The bladder base forms an angle with the posterior wall of the urethra called posterior urethrovesical angle (PUV) which normally measures 100°. The urethra runs downwards and forwards in close proximity of the anterior vaginal wall. About 1 cm from the lower end, it pierces the triangular ligament. It ultimately opens into the vestibule about 2.5 cm below the clitoris.

 Relations

 Posteriorly: 

It is related to the anterior
 vaginal wall to which it is loosely separated in the upper two-third but firmly adherent in the lower-third.

 Anteriorly:

 It is related to the posterior aspect of symphysis pubis. The upper two-third is separated by loose areolar tissue; the lower one-third is attached on each side of the pubic rami by fibrous tissue called—pubourethral ligament.

 Laterally:

 As it passes through the triangular ligament, it is surrounded by compressor urethra. Whether the medial fibers of puborectalis get attached to the urethra while passing by its sides to get attached to lateral vaginal walls is debatable. Bulbocavernosus and vestibular bulb.

 Glands:
 Numerous tubular glands called paraurethral glands open into the lumen through ducts. Of these, two are longer and called Skene’s ducts which open either on the posterior wall just inside the external meatus or into the vestibule. Skene’s glands are homologous to the prostate in the male. 

Sphincters—

the following are the sphincters: 
At the urethrovesical junction, there is intricate decussation of the involuntary muscles. 

This has the effect of forming anterior and posterior slings which function as an involuntary internal sphincter.
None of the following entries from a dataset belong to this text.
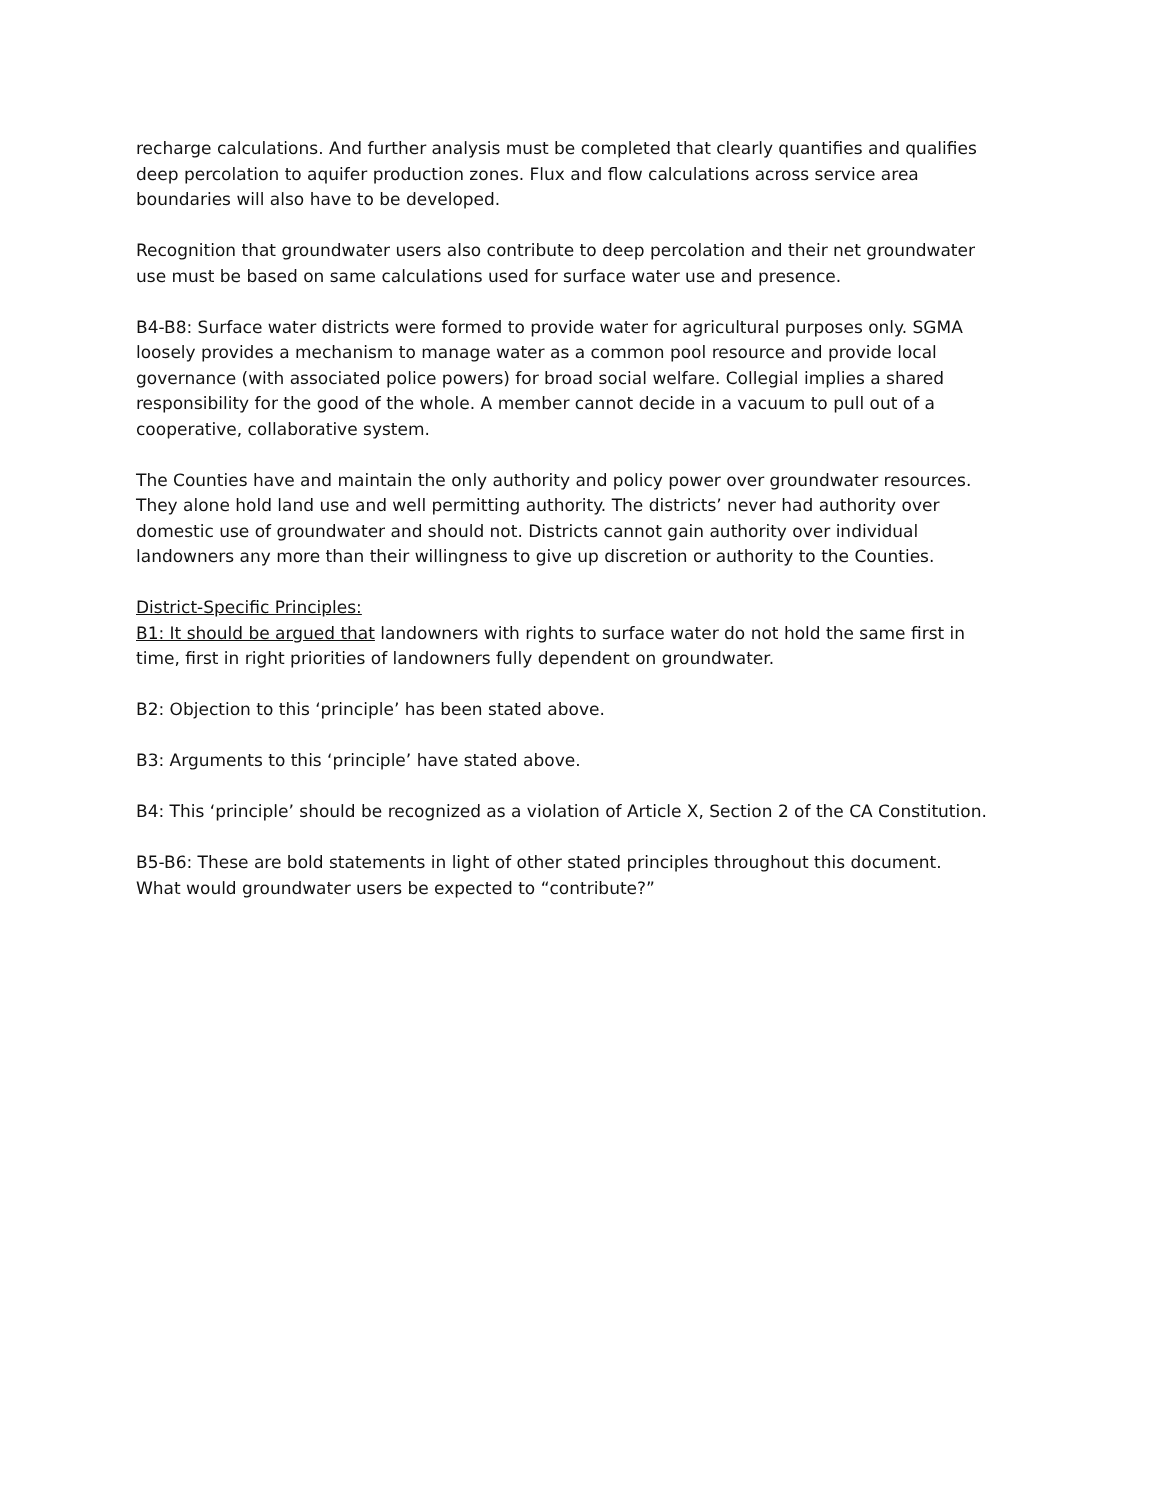recharge calculations. And further analysis must be completed that clearly quantifies and qualifies deep percolation to aquifer production zones. Flux and flow calculations across service area boundaries will also have to be developed.
Recognition that groundwater users also contribute to deep percolation and their net groundwater use must be based on same calculations used for surface water use and presence.
B4-B8: Surface water districts were formed to provide water for agricultural purposes only. SGMA loosely provides a mechanism to manage water as a common pool resource and provide local governance (with associated police powers) for broad social welfare. Collegial implies a shared responsibility for the good of the whole. A member cannot decide in a vacuum to pull out of a cooperative, collaborative system.
The Counties have and maintain the only authority and policy power over groundwater resources. They alone hold land use and well permitting authority. The districts’ never had authority over domestic use of groundwater and should not. Districts cannot gain authority over individual landowners any more than their willingness to give up discretion or authority to the Counties.
District-Specific Principles:
B1: It should be argued that landowners with rights to surface water do not hold the same first in time, first in right priorities of landowners fully dependent on groundwater.
B2: Objection to this ‘principle’ has been stated above.
B3: Arguments to this ‘principle’ have stated above.
B4: This ‘principle’ should be recognized as a violation of Article X, Section 2 of the CA Constitution.
B5-B6: These are bold statements in light of other stated principles throughout this document. What would groundwater users be expected to “contribute?”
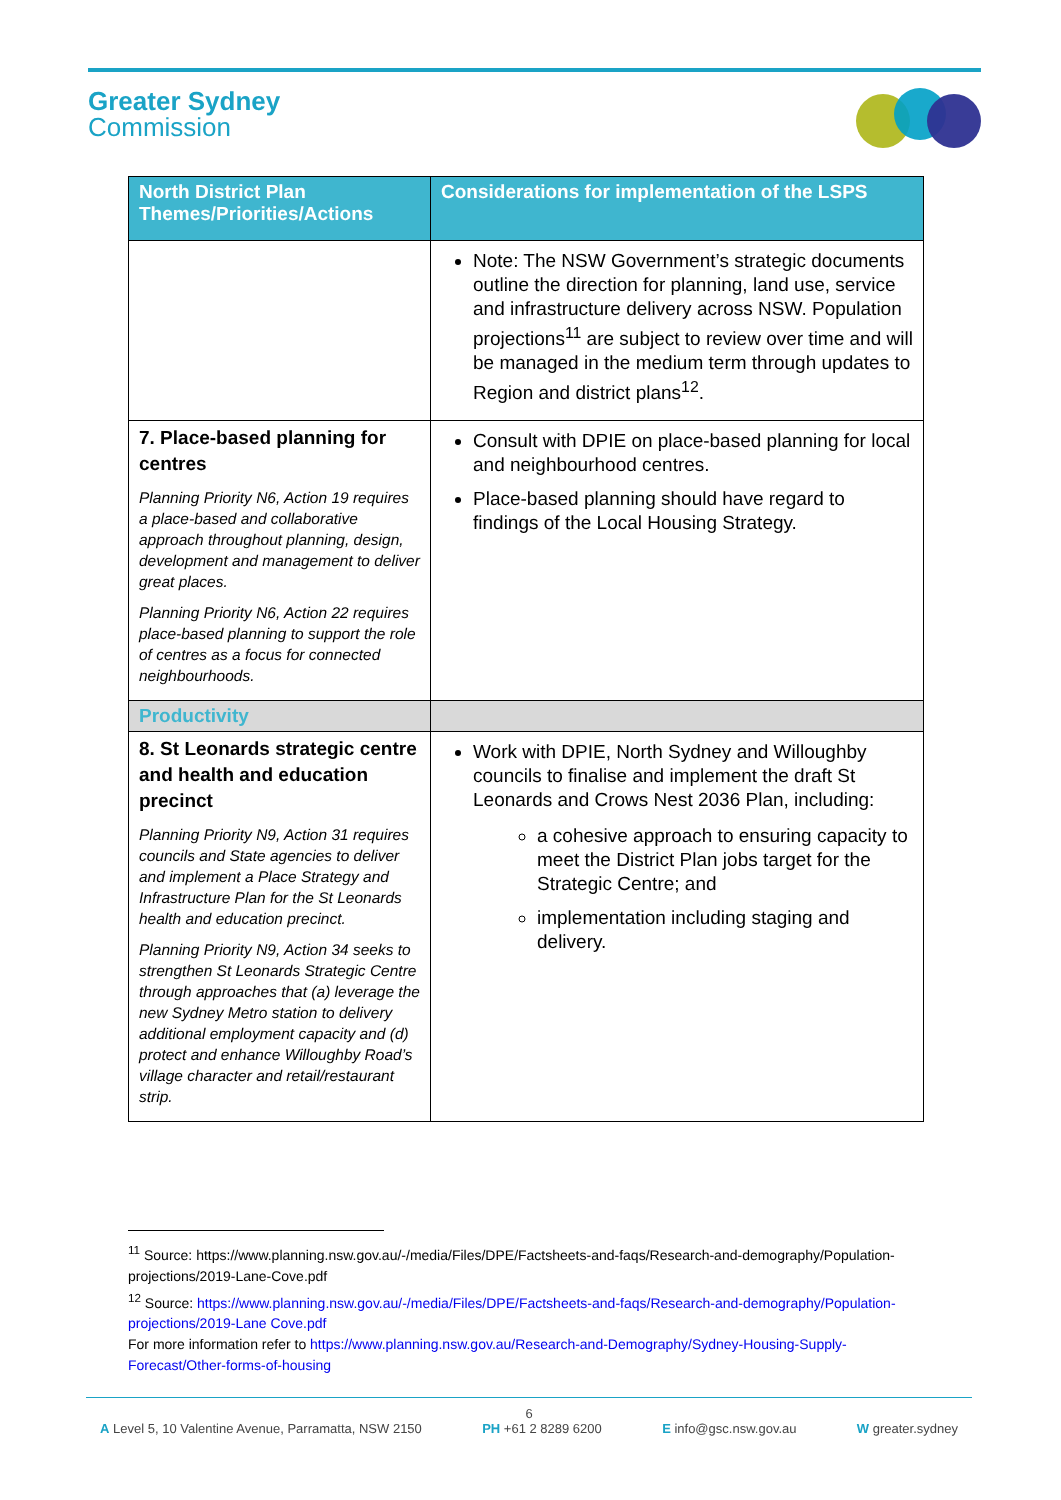Greater Sydney
Commission
| North District Plan Themes/Priorities/Actions | Considerations for implementation of the LSPS |
| --- | --- |
| | Note: The NSW Government’s strategic documents outline the direction for planning, land use, service and infrastructure delivery across NSW. Population projections<sup>11</sup> are subject to review over time and will be managed in the medium term through updates to Region and district plans<sup>12</sup>. |
| 7. Place-based planning for centres Planning Priority N6, Action 19 requires a place-based and collaborative approach throughout planning, design, development and management to deliver great places. Planning Priority N6, Action 22 requires place-based planning to support the role of centres as a focus for connected neighbourhoods. | Consult with DPIE on place-based planning for local and neighbourhood centres. Place-based planning should have regard to findings of the Local Housing Strategy. |
| Productivity | |
| 8. St Leonards strategic centre and health and education precinct Planning Priority N9, Action 31 requires councils and State agencies to deliver and implement a Place Strategy and Infrastructure Plan for the St Leonards health and education precinct. Planning Priority N9, Action 34 seeks to strengthen St Leonards Strategic Centre through approaches that (a) leverage the new Sydney Metro station to delivery additional employment capacity and (d) protect and enhance Willoughby Road’s village character and retail/restaurant strip. | Work with DPIE, North Sydney and Willoughby councils to finalise and implement the draft St Leonards and Crows Nest 2036 Plan, including: a cohesive approach to ensuring capacity to meet the District Plan jobs target for the Strategic Centre; and implementation including staging and delivery. |
<sup>11</sup> Source: https://www.planning.nsw.gov.au/-/media/Files/DPE/Factsheets-and-faqs/Research-and-demography/Population-projections/2019-Lane-Cove.pdf
<sup>12</sup> Source: https://www.planning.nsw.gov.au/-/media/Files/DPE/Factsheets-and-faqs/Research-and-demography/Population-projections/2019-Lane Cove.pdf
For more information refer to https://www.planning.nsw.gov.au/Research-and-Demography/Sydney-Housing-Supply-Forecast/Other-forms-of-housing
6
A Level 5, 10 Valentine Avenue, Parramatta, NSW 2150 PH +61 2 8289 6200 E info@gsc.nsw.gov.au W greater.sydney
This is the lissosphincter. 

When the detrusor muscle actively contracts, the slings relax → funneling of the bladder neck → urine flows into the urethra.

The wall of the urethra is composed of involuntary muscles and the fibers are arranged in the form of crossed spirals. The fibers are continuous with those of the bladder detrusor. The tone and elasticity of these muscles keep it close except during micturition. Sphincter urethra in the urogenital diaphragm. This sphincter allows the voluntary arrest of urine flow. Although debatable, puborectalis part of levator ani which surrounds the lower-third of the urethra acts as an external sphincter. Superficial perineal muscles, bulbocavernosus and ischiocavernosus form an accessory external sphincter. Structures: Mucous membrane is lined by transitional epithelium except at the external urethral meatus where it becomes stratified squamous. Submucous coat is vascular. Muscle coat is composed of involuntary muscles and the fibers are arranged in the form of crossed spirals. 

Blood supply


 Arterial supply:

 Proximal part is supplied by the inferior vesical branch and the distal part by a branch of internal pudendal artery. The veins drain into vesical plexus and into internal pudendal veins.  

Nerves

 The urethra is supplied by the pudendal nerve. development The urethra is developed from the vesicourethral portion of the cloaca.